Menu

Filter op
content
PONT Omgeving

Vermeldenswaardige aspecten Wet natuurbescherming

Op 1 januari 2017 is de Wet natuurbescherming in werking getreden. Deze wet heeft de Natuurbeschermingswet 1998, de Flora- en faunawet en de Boswet vervangen. In dit blog bespreken wij een aantal aspecten van deze wet.

27 juni 2017

Noodzaak Wet natuurbescherming

In de loop der tijd was het oude wettelijke stelsel inzake natuurbescherming, onder invloed van Europese en internationale regelgeving, complex en onoverzichtelijk geworden.

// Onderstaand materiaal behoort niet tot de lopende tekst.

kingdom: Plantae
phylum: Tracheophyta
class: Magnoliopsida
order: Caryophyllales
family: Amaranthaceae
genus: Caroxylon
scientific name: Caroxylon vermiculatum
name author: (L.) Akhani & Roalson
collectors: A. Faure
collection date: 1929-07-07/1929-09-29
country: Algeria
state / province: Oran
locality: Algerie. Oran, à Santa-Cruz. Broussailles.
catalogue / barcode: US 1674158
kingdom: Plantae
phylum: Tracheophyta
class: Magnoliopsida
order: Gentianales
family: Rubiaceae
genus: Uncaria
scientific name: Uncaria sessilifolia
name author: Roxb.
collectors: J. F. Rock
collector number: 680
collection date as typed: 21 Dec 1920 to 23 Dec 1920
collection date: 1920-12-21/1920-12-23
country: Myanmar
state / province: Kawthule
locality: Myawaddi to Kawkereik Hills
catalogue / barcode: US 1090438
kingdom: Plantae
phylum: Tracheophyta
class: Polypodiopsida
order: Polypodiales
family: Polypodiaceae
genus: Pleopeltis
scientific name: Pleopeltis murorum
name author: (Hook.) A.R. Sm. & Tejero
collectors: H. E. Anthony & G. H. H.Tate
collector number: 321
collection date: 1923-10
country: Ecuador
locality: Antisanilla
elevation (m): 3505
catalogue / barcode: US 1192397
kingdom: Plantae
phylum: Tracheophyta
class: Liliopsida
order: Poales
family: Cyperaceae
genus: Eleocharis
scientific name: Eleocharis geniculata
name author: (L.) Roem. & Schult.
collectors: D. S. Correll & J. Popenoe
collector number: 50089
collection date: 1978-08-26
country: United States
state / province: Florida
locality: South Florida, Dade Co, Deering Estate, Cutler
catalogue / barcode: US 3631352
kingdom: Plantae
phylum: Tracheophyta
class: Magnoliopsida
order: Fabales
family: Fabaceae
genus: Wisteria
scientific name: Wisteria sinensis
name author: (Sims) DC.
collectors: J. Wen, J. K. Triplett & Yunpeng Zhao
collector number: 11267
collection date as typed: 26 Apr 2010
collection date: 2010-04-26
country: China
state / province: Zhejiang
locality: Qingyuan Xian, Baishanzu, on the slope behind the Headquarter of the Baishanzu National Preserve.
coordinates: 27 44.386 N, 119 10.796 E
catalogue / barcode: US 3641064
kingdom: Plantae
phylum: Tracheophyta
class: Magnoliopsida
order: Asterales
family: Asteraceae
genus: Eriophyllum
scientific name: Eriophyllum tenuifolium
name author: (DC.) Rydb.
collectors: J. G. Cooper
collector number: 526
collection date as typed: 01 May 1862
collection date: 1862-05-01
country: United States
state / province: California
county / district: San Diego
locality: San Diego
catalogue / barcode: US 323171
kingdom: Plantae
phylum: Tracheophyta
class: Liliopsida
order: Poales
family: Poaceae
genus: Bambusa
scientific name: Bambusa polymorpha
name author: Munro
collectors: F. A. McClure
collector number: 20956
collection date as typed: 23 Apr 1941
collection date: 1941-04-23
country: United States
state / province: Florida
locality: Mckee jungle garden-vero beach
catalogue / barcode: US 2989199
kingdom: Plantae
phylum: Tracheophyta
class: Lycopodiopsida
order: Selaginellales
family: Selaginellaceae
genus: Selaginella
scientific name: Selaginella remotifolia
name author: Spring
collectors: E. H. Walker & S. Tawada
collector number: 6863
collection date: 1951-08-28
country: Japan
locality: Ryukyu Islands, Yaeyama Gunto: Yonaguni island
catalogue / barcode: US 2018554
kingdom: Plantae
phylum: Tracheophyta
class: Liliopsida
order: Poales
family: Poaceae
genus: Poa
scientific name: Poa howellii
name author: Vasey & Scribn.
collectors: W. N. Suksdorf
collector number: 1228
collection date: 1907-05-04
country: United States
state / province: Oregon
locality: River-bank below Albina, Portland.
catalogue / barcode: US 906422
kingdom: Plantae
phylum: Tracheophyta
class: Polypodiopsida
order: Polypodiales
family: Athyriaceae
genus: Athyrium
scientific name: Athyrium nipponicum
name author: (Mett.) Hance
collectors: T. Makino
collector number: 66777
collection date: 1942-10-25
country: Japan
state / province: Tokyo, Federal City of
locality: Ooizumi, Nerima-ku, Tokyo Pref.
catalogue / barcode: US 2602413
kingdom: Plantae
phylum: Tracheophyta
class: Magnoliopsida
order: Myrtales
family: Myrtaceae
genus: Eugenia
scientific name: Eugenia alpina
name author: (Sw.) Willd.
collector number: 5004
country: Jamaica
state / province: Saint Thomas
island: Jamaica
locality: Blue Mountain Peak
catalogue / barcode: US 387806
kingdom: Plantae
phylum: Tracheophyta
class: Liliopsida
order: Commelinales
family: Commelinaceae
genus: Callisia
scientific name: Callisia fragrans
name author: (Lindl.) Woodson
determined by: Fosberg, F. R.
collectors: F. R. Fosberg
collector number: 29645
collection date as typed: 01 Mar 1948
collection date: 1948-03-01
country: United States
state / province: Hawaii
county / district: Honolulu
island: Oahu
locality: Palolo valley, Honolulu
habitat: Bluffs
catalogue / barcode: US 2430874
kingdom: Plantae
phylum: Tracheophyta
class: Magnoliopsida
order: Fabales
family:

Middels de Wet natuurbescherming heeft de wetgever getracht orde in de ontstane 'chaos' te scheppen. De praktijk is daarbij niet uit het oog verloren. Zo heeft de Wet natuurbescherming ten doel de toepassing van natuurregelgeving te vergemakkelijken, onder meer door het versnellen en uniformeren van procedures, het terugdringen van lasten en het schrappen van overbodige regels. Ook het decentraliseren van bevoegdheden en het aanvullen van het bestaande handhavingsinstrumentarium dient ruggensteun te bieden bij de uitvoering van de Wet natuurbescherming. In de Wet natuurbescherming is daarnaast voorgesorteerd op de komst van de nieuwe Omgevingswet. Zo sluiten de begrippen en procedures uit beide wetten in de toekomst goed op elkaar aan.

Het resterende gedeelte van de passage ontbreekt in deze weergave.